What you should do
In the post about the X399 board slowdown, reproduce everything from "With my new" down to "would be awful)".

Extracted text
With my new shiny X399 board, after I installed all of the Software on the CD I noticed that upon a reboot, everything was so slow it was impossible to even do anything. GUI lag, Low I/O (960 Pro went from ~3000MB/s to triple digit range), clock ticks were slow (GetPerformanceFrequency() was returning 14.9mhz, which is the HPET speed).
Since HPET can emulate the RTC, I wonder if this is X399 Chipset Errata, or Windows Errata with QueryPerformanceCounter trying to use the RTC to drive system timers (this would be awful)
I was also seeing some other unusual behavior - via the 'ping' command. Since the ping command's time is tied into the system counters, I was seeing HUGE amounts of jitter for pinging localhost, ranging from <1ms all the way to 500ms+ during periods of background activity.

Stored items
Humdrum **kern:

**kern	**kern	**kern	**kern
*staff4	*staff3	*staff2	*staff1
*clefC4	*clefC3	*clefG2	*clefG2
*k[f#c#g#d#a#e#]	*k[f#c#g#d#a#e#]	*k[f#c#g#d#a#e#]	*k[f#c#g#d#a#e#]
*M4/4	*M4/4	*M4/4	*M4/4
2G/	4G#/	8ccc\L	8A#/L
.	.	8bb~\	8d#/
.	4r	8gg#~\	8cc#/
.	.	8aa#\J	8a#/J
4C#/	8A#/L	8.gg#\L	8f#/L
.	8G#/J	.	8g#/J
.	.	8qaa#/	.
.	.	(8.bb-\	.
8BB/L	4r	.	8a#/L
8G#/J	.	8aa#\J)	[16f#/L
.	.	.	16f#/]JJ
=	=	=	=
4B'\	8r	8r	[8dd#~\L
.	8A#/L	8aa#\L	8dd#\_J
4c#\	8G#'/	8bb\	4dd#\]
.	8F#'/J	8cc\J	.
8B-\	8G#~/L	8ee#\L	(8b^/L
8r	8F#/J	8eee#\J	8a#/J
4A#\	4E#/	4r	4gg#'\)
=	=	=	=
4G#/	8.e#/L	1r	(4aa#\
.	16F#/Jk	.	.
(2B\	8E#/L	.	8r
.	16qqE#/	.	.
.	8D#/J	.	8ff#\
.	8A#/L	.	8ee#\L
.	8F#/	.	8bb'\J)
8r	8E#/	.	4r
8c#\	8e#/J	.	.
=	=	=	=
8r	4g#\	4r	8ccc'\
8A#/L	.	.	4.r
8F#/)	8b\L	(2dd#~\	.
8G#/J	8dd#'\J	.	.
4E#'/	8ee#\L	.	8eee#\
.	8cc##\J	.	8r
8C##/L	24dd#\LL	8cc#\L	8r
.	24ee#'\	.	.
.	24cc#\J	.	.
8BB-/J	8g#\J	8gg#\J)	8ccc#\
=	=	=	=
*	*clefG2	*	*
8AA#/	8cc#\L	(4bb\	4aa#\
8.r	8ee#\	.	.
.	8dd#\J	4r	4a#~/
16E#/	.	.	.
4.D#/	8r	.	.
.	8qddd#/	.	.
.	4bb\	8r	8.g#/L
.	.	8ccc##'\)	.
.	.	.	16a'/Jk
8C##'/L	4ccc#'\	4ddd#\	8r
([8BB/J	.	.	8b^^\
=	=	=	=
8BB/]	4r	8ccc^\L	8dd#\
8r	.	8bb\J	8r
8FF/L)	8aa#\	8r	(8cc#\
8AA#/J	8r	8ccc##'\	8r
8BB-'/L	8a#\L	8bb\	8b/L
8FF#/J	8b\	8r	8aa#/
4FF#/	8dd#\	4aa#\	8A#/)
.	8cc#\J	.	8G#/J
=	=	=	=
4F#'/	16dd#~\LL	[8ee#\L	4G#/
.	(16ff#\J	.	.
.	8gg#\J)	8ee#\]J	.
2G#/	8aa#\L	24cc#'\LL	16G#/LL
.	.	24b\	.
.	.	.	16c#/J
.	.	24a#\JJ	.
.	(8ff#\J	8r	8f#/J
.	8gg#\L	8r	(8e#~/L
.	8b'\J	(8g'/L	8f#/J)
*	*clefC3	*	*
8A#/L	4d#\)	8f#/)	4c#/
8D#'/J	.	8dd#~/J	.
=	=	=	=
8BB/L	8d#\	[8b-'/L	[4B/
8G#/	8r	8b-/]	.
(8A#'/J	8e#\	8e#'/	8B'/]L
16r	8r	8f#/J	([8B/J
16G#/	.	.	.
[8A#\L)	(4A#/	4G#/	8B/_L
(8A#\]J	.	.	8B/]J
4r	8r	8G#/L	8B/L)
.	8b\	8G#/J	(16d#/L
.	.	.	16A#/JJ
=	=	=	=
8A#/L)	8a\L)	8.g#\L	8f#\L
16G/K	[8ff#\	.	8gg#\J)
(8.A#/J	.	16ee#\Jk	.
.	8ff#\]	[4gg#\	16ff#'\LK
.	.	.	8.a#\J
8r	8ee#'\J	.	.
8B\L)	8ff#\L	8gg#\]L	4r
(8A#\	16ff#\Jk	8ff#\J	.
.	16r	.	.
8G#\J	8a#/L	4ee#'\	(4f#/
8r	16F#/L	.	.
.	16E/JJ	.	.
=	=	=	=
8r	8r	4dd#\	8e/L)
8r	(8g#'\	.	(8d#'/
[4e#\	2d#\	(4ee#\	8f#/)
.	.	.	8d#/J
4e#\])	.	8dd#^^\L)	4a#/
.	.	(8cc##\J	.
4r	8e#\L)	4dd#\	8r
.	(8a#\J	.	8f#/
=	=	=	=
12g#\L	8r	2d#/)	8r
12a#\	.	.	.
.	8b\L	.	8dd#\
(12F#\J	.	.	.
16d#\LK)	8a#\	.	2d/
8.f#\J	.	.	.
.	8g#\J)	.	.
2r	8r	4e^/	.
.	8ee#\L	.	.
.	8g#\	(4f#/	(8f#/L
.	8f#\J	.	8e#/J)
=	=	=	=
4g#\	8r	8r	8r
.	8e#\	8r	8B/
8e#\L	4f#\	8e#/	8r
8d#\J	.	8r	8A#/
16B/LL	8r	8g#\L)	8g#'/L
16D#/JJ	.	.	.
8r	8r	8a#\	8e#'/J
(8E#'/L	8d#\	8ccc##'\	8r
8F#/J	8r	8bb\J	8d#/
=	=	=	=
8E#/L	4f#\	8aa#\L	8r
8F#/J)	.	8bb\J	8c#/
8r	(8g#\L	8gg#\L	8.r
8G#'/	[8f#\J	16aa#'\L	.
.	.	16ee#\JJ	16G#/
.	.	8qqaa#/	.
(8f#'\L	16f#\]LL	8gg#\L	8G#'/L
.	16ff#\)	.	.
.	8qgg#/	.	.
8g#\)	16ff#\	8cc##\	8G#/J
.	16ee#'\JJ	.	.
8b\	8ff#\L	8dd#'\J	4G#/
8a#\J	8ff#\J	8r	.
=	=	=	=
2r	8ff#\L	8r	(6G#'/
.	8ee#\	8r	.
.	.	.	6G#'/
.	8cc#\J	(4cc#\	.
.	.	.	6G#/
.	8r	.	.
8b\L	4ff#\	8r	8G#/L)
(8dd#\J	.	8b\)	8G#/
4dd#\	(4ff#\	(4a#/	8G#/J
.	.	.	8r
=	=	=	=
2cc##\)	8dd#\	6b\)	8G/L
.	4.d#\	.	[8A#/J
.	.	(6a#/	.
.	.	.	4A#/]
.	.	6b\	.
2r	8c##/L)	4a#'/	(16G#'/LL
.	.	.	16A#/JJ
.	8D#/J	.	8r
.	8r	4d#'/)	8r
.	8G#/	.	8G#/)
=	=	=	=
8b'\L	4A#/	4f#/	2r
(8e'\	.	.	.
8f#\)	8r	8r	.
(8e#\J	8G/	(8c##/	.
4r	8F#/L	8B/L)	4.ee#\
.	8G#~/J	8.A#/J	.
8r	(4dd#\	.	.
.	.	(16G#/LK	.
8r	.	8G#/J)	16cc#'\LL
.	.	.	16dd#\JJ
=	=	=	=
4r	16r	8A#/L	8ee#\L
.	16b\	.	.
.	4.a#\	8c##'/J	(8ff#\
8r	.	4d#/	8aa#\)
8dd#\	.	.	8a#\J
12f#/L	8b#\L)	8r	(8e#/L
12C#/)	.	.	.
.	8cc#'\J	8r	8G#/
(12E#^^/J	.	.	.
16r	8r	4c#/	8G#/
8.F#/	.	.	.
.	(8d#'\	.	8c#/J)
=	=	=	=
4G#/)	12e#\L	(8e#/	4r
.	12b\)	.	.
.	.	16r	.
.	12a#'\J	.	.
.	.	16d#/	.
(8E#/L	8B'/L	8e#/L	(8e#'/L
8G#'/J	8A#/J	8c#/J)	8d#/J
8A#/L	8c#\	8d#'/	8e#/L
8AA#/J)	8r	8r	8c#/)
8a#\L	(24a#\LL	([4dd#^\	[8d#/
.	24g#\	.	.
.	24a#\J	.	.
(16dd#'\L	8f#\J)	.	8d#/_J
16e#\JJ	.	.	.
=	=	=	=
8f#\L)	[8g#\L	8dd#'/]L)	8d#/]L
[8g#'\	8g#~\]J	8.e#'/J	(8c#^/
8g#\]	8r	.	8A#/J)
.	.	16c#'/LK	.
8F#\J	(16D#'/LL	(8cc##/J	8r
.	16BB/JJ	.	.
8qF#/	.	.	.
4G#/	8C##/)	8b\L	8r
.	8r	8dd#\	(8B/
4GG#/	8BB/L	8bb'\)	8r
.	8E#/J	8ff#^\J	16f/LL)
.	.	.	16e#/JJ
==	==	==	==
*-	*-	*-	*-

Exercise response
With my new shiny X399 board, after I installed all of the Software on the CD I noticed that upon a reboot, everything was so slow it was impossible to even do anything. GUI lag, Low I/O (960 Pro went from ~3000MB/s to triple digit range), clock ticks were slow (GetPerformanceFrequency() was returning 14.9mhz, which is the HPET speed).
Since HPET can emulate the RTC, I wonder if this is X399 Chipset Errata, or Windows Errata with QueryPerformanceCounter trying to use the RTC to drive system timers (this would be awful)